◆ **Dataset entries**

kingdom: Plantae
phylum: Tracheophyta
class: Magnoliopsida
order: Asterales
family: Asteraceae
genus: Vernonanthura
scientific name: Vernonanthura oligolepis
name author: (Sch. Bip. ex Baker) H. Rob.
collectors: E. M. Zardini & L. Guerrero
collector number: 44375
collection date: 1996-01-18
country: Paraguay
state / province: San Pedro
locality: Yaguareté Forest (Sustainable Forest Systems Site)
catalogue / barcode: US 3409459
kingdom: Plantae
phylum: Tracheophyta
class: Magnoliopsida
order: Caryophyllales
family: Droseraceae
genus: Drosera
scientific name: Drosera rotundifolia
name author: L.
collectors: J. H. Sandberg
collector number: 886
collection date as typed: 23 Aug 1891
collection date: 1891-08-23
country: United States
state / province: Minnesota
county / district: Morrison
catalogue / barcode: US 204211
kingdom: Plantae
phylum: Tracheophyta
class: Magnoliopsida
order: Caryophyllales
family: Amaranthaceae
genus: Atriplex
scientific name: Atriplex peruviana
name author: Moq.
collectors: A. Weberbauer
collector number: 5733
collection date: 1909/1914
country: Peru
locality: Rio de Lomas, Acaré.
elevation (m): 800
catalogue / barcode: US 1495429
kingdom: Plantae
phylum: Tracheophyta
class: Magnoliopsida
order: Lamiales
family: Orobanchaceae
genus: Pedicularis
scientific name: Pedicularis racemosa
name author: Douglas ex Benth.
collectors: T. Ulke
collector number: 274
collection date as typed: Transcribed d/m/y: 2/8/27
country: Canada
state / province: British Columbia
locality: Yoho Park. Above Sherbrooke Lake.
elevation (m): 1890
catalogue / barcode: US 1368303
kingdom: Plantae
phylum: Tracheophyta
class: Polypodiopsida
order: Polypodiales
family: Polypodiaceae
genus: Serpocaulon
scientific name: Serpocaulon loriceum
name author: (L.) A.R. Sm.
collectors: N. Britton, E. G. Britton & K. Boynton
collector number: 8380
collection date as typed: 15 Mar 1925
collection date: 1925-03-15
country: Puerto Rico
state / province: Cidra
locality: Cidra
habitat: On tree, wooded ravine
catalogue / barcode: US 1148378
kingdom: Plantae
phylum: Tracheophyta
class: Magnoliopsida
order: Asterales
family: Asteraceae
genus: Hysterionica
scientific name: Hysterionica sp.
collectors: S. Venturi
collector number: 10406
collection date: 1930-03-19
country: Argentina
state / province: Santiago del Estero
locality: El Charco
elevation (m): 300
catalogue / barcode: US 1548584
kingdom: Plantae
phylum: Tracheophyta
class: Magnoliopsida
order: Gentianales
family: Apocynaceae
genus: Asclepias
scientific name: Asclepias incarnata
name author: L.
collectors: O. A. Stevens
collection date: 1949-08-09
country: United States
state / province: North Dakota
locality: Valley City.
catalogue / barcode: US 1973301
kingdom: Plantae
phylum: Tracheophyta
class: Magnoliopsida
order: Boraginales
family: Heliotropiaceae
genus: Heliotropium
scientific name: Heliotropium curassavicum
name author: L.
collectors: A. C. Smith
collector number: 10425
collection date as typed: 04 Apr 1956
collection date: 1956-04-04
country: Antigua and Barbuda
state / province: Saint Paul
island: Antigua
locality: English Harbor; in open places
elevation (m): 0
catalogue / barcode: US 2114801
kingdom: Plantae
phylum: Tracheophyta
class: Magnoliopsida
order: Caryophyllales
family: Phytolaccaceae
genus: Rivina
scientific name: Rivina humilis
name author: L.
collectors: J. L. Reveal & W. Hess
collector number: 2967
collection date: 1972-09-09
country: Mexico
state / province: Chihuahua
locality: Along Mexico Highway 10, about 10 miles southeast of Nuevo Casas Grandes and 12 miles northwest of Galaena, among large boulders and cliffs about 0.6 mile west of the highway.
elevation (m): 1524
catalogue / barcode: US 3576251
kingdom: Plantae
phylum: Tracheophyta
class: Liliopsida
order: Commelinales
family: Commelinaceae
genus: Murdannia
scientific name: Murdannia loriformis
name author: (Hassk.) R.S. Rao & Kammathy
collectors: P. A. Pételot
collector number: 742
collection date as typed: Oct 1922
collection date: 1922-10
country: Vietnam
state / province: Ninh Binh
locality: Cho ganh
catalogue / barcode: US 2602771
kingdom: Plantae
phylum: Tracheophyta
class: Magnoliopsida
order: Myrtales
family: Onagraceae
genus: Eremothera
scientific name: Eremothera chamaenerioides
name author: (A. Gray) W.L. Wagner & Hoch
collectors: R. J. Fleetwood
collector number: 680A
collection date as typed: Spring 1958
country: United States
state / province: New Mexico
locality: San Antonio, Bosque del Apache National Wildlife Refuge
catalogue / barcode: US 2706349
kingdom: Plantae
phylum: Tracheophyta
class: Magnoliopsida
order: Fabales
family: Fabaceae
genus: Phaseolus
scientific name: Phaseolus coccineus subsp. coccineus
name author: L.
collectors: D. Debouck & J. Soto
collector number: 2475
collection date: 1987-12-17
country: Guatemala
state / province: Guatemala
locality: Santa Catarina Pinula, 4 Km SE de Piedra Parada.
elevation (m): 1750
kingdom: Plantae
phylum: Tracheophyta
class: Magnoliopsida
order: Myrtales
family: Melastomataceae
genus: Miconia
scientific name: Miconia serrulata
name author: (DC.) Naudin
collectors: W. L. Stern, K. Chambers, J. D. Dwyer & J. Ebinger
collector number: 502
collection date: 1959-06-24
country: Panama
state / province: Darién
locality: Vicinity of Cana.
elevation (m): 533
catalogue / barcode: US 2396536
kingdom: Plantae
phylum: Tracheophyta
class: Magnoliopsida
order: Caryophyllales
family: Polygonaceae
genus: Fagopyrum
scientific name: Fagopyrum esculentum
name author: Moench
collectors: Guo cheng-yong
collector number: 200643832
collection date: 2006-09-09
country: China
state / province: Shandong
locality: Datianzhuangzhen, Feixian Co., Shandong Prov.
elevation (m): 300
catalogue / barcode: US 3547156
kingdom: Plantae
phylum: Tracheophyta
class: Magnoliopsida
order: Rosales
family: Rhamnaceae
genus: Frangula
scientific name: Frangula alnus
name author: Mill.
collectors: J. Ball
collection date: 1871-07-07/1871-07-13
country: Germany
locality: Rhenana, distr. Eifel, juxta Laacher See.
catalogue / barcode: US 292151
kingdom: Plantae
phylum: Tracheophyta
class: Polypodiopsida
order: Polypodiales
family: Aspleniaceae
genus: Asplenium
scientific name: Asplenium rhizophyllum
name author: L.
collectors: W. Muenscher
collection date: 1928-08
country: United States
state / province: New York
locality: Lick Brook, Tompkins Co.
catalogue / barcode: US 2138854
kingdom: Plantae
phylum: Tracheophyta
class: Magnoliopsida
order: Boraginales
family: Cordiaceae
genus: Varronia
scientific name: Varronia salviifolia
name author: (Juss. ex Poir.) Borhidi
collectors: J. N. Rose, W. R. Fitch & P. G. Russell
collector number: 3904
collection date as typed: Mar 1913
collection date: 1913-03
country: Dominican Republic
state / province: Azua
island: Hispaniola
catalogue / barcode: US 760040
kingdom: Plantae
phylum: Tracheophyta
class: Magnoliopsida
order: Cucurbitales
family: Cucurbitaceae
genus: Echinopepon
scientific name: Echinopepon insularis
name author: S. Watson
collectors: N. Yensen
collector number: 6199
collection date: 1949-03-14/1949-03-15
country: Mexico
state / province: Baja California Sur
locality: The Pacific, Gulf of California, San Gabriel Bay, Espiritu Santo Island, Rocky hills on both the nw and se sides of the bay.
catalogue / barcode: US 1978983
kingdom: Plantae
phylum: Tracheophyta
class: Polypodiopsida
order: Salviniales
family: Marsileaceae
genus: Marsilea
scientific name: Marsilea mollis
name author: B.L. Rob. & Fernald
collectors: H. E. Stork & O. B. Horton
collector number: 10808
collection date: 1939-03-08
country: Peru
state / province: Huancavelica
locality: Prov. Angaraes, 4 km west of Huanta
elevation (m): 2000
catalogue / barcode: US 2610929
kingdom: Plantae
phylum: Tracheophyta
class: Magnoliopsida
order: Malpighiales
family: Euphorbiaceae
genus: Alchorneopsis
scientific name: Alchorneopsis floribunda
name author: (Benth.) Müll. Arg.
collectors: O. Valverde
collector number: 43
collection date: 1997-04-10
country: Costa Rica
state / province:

◆ **EXERCISE GOAL**
Update the part of the listing that opens with the line containing "collection date: 1891-08-23" and closes with the line containing "name author: (L.) A.R. Sm." by replacing "catalogue" with "catalog" and leaving everything else unchanged. Give back only those lines.

◆ **WRITTEN REPLY**
collection date: 1891-08-23
country: United States
state / province: Minnesota
county / district: Morrison
catalog / barcode: US 204211
kingdom: Plantae
phylum: Tracheophyta
class: Magnoliopsida
order: Caryophyllales
family: Amaranthaceae
genus: Atriplex
scientific name: Atriplex peruviana
name author: Moq.
collectors: A. Weberbauer
collector number: 5733
collection date: 1909/1914
country: Peru
locality: Rio de Lomas, Acaré.
elevation (m): 800
catalog / barcode: US 1495429
kingdom: Plantae
phylum: Tracheophyta
class: Magnoliopsida
order: Lamiales
family: Orobanchaceae
genus: Pedicularis
scientific name: Pedicularis racemosa
name author: Douglas ex Benth.
collectors: T. Ulke
collector number: 274
collection date as typed: Transcribed d/m/y: 2/8/27
country: Canada
state / province: British Columbia
locality: Yoho Park. Above Sherbrooke Lake.
elevation (m): 1890
catalog / barcode: US 1368303
kingdom: Plantae
phylum: Tracheophyta
class: Polypodiopsida
order: Polypodiales
family: Polypodiaceae
genus: Serpocaulon
scientific name: Serpocaulon loriceum
name author: (L.) A.R. Sm.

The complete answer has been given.